While there are many health professionals, organizations and groups involved in cancer prevention and care, Cancer Care Ontario works to ensure cancer services are well planned and coordinated across the province.
Cancer Care Ontario is the provincial agency responsible for continually improving cancer services. As the government’s cancer advisor, Cancer Care Ontario:
Directs and oversees close to $700 million public health care dollars to hospitals and other cancer care providers to deliver high-quality, timely cancer services.
Implements provincial cancer prevention and screening programs designed to reduce cancer risks and raise screening participation rates.
Works with cancer care professionals and organizations to develop and implement quality improvements and standards.
Uses electronic information and technology to support health professionals and patient self-care and to continually improve the safety, quality, efficiency, accessibility and accountability of cancer services.
Plans cancer services to meet current and future patient needs, and works with health care providers in every Local Health Integration Network to continually improve cancer care for the people they serve.
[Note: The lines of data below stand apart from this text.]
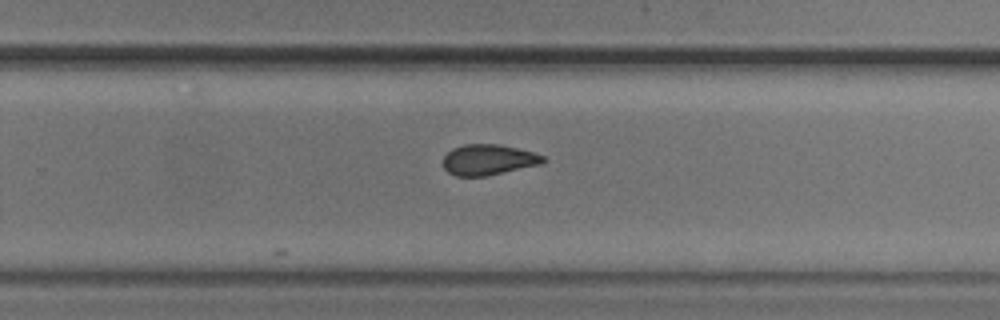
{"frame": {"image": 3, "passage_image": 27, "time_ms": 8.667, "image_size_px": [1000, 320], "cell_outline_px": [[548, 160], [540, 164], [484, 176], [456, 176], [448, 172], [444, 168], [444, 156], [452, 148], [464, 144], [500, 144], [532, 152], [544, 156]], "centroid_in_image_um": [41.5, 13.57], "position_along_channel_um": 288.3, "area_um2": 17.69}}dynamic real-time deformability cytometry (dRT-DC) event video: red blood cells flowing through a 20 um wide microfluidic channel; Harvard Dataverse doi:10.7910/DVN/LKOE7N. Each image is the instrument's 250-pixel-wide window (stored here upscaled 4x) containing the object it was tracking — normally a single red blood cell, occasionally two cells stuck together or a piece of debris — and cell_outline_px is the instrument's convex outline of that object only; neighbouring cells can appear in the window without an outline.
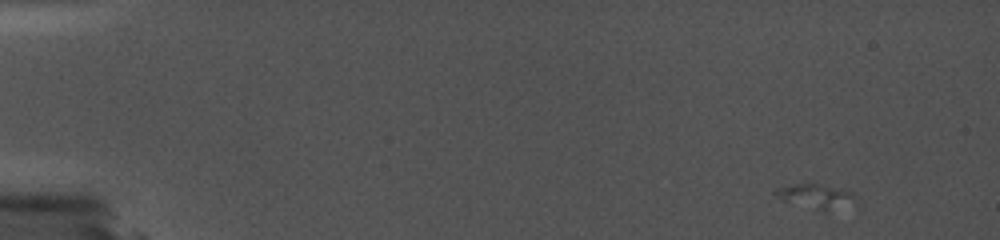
{"species": "common noctule bat (a hibernating species)", "species_latin": "Nyctalus noctula", "temperature_condition": "cold", "stored_images_in_passage": 3, "camera_frame_rate_fps": 5000, "um_per_image_px": 0.085, "animal": {"sex": "female", "body_mass_g": 19.0, "forearm_length_mm": 56.7}, "frame": {"image": 1, "passage_image": 1, "time_ms": 0.0, "image_size_px": [1000, 240], "cell_outline_px": [[852, 196], [828, 216], [784, 200], [776, 196], [772, 192], [776, 188], [796, 184], [816, 184], [852, 192]], "centroid_in_image_um": [69.19, 16.74], "position_along_channel_um": 15.8, "area_um2": 11.04}}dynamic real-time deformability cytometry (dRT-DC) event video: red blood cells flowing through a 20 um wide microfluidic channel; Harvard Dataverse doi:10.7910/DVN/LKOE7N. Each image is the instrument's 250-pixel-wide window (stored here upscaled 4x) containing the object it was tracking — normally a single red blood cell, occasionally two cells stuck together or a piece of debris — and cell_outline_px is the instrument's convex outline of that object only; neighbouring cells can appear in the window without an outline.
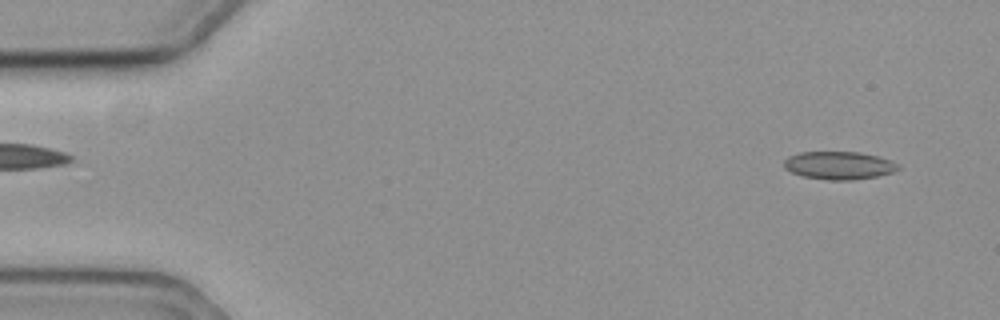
{"species": "common noctule bat (a hibernating species)", "species_latin": "Nyctalus noctula", "temperature_condition": "cold", "stored_images_in_passage": 49, "camera_frame_rate_fps": 3000, "um_per_image_px": 0.085, "animal": {"sex": "female", "body_mass_g": 19.3, "forearm_length_mm": 54.1}, "frame": {"image": 1, "passage_image": 4, "time_ms": 1.0, "image_size_px": [1000, 320], "cell_outline_px": [[900, 168], [892, 172], [876, 176], [852, 180], [828, 180], [804, 176], [792, 172], [784, 168], [784, 160], [788, 156], [800, 152], [860, 152], [892, 160], [900, 164]], "centroid_in_image_um": [71.32, 14.05], "position_along_channel_um": 13.7, "area_um2": 18.55}}
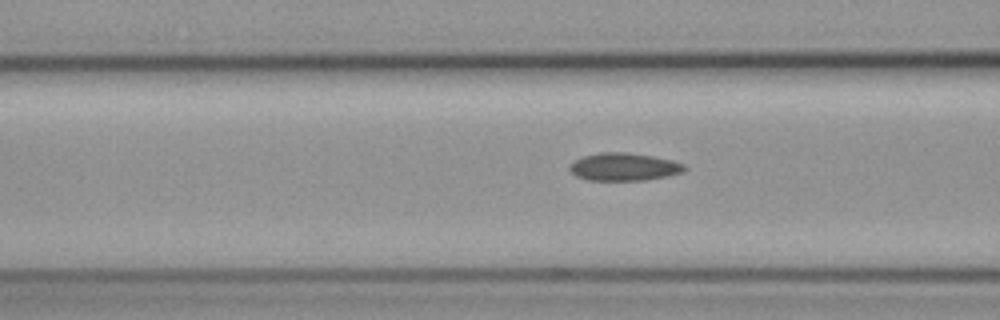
{"frame": {"image": 2, "passage_image": 23, "time_ms": 7.333, "image_size_px": [1000, 320], "cell_outline_px": [[688, 168], [684, 172], [668, 176], [644, 180], [588, 180], [576, 176], [568, 168], [576, 160], [584, 156], [600, 152], [624, 152], [652, 156], [672, 160], [684, 164]], "centroid_in_image_um": [53.08, 14.18], "position_along_channel_um": 113.5, "area_um2": 18.5}}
Rapidly transfers new research into improvements and innovations in clinical practice and cancer service delivery.
Ontario’s cancer system has 14 regional cancer centres.
Regional Cancer Programs
The cancer system is organized into Regional Cancer Programs (RCPs) corresponding with the province's 14 Local Health Integration Networks. RCPs are networks of healthcare providers, including regional cancer centres, and stakeholders including patient groups involved in providing cancer prevention, screening, and diagnostic and treatment services in the LHIN.
Each RCP is led by a Cancer Care Ontario Regional Vice President who also leads the regional cancer centre (RCC), which is located in the LHIN area.
The Regional Cancer Programs were established in 2005 to respond to local cancer issues and needs; to act on provincial quality standards for cancer services locally; and to improve wait times, access and quality by managing and coordinating care across local and regional providers – including hospitals, CCACs, public health and primary care.
Regional Cancer Programs are designed to ensure that all Ontarians receive a consistently high quality of cancer care, as close to home as possible.